# [RECORDED INFORMATION]
# # # # # # #
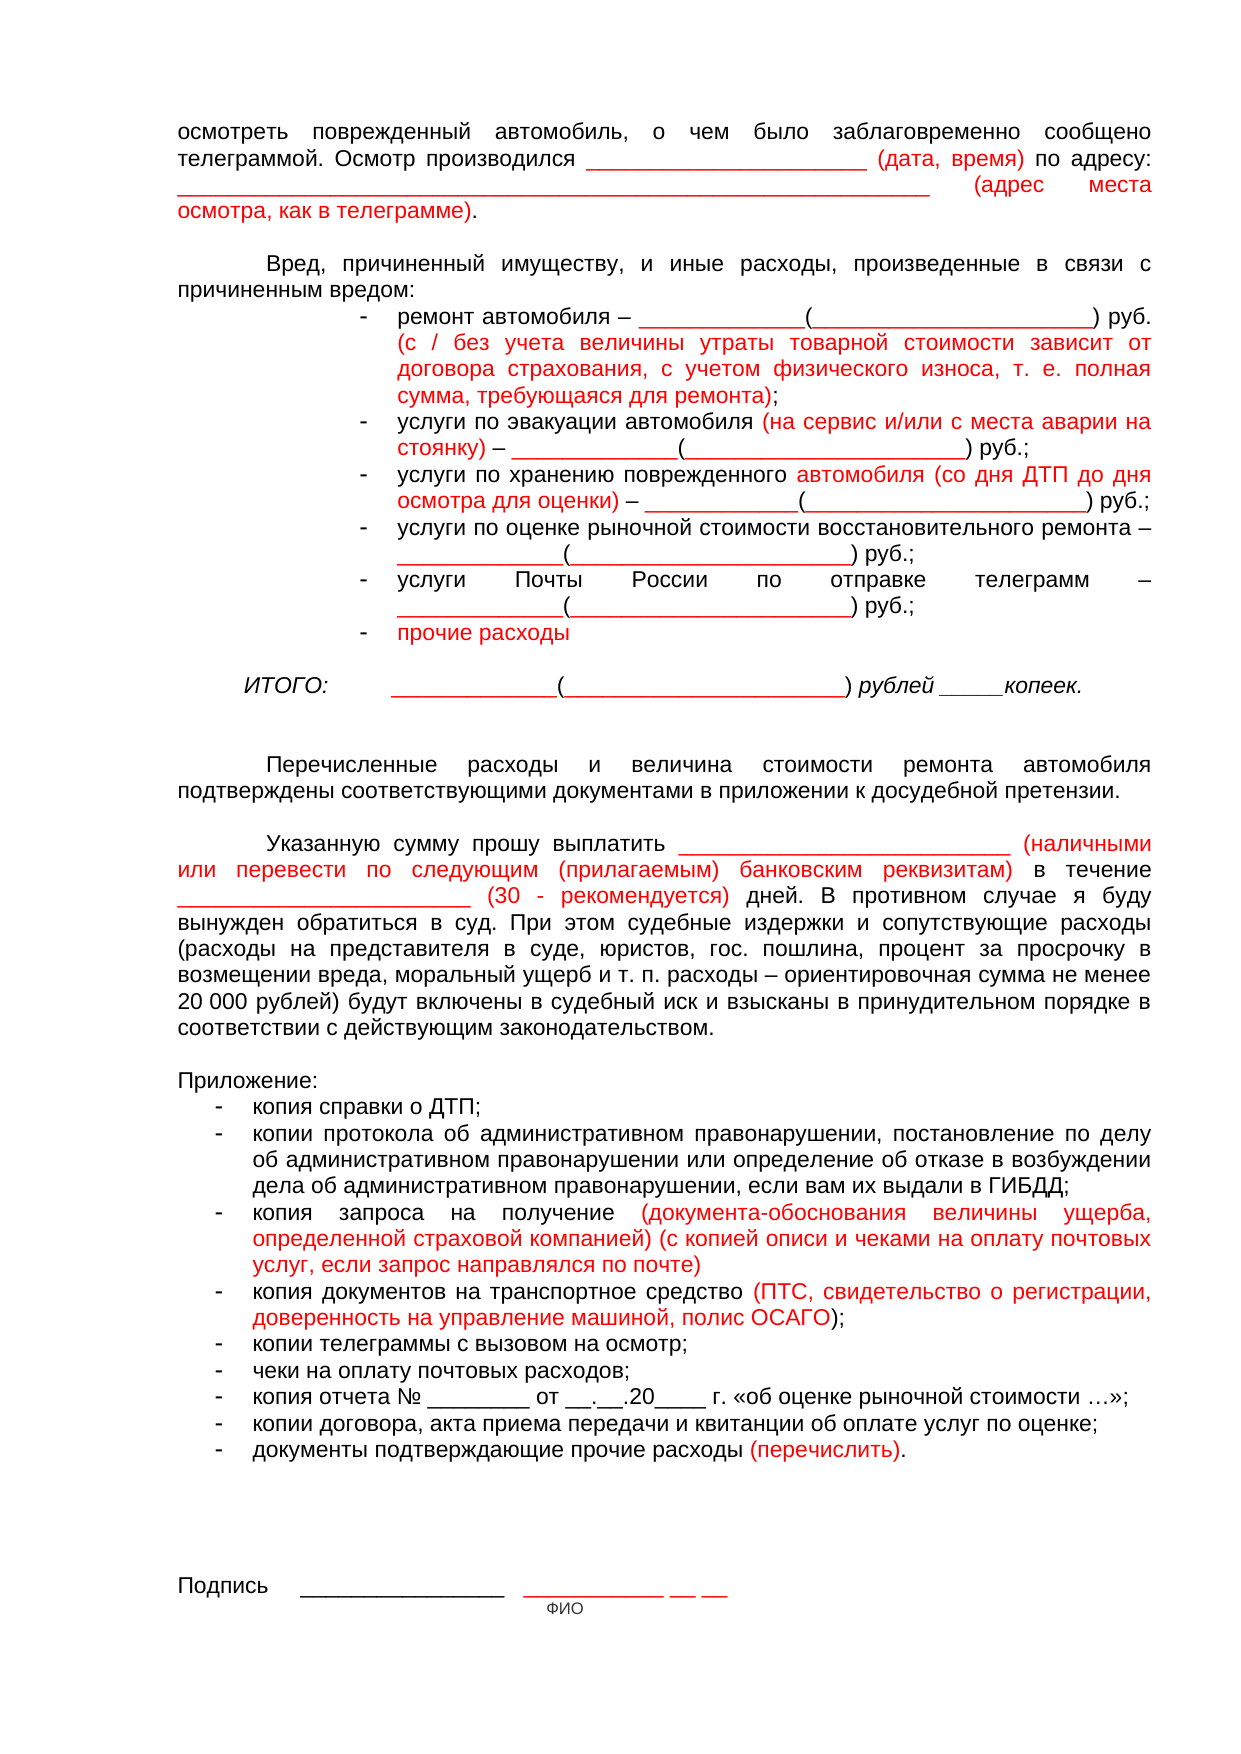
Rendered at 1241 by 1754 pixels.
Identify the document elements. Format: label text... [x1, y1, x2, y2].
# # # # # # #
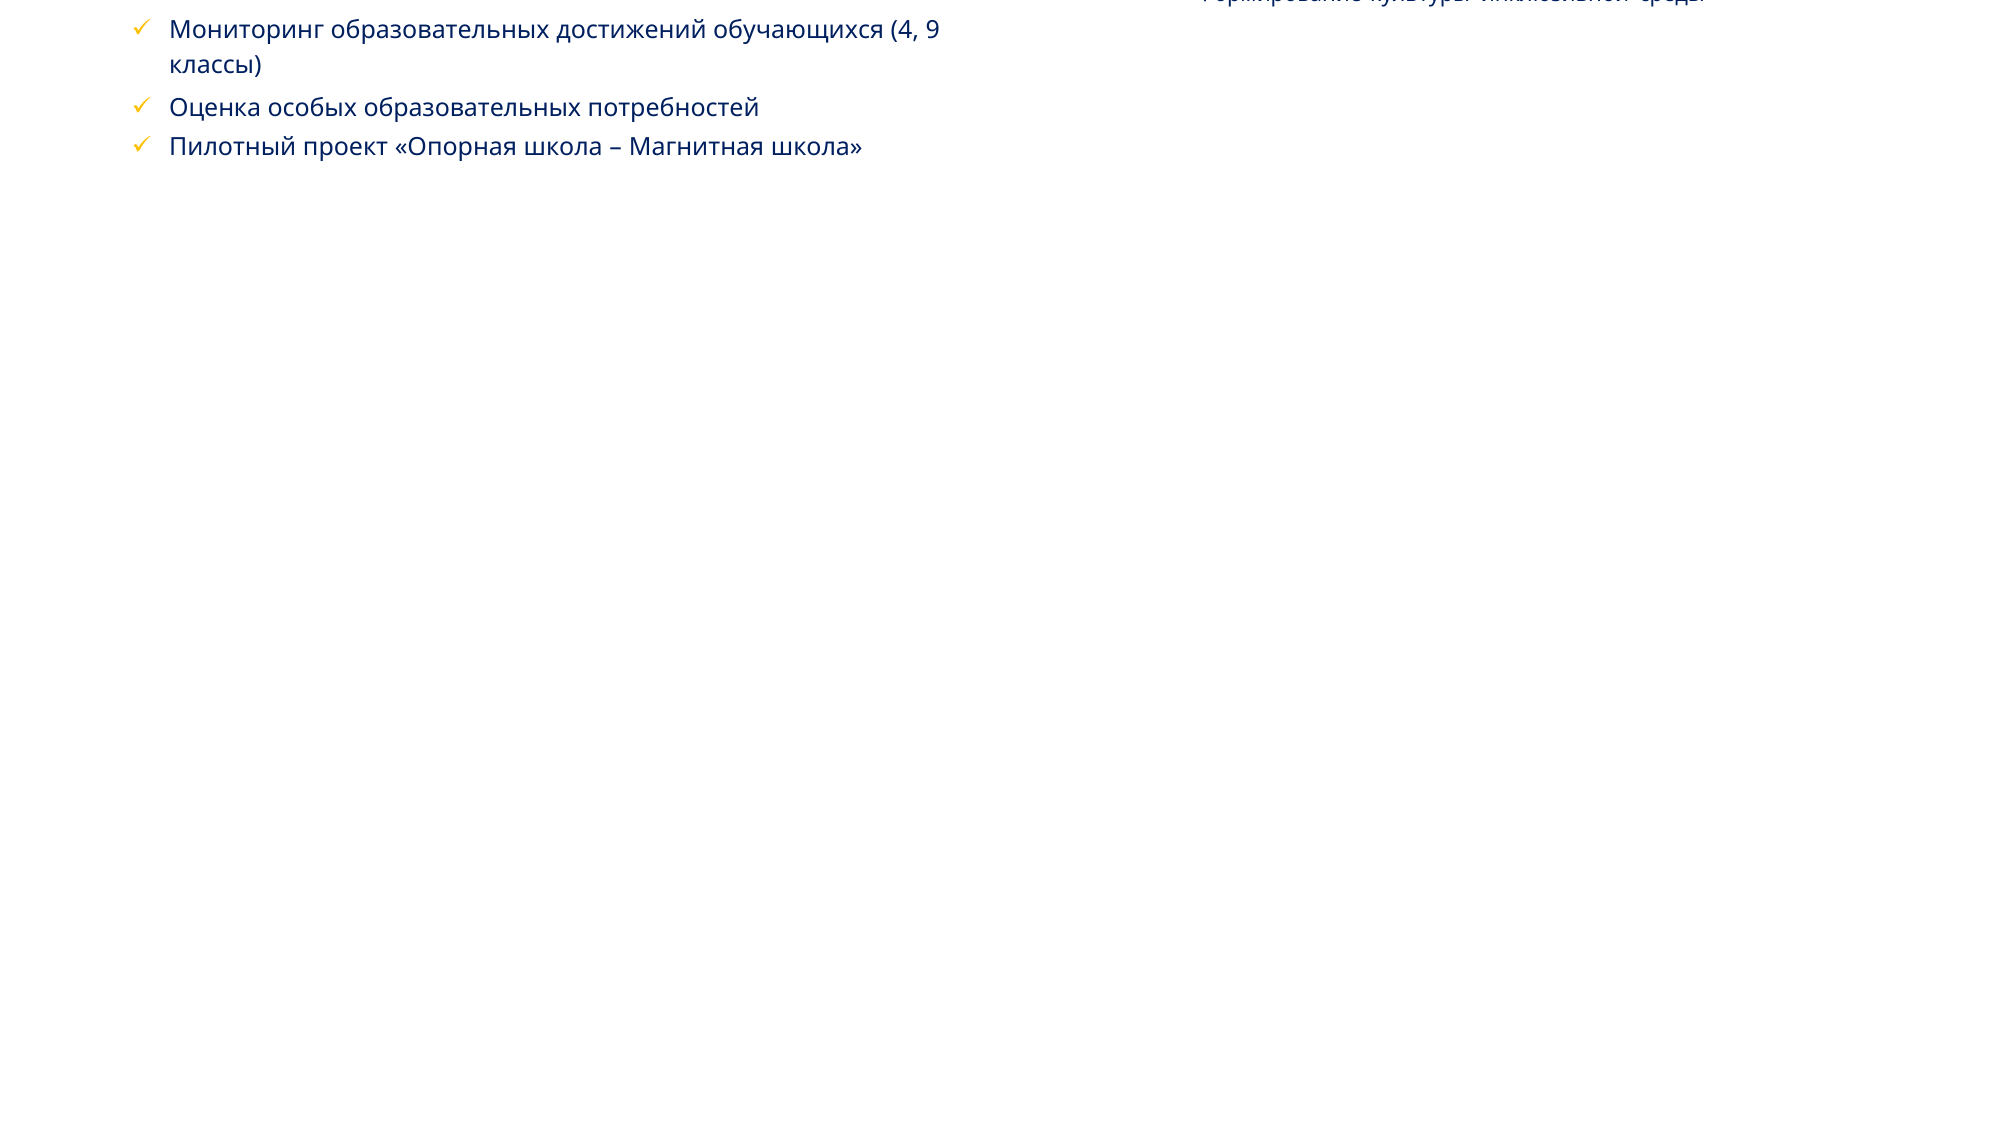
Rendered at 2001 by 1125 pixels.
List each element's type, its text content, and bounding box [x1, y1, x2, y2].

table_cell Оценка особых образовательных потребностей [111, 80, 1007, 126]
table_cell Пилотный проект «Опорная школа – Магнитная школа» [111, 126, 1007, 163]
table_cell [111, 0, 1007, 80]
# # # # # # #
# [TASK REQUIREMENTS]
Look through the listing, and copy each line in which the string "Rendered" turns up.

# [RESULT OF THIS EXERCISE]
Rendered at 1241 by 1754 pixels.
Rendered at 2001 by 1125 pixels.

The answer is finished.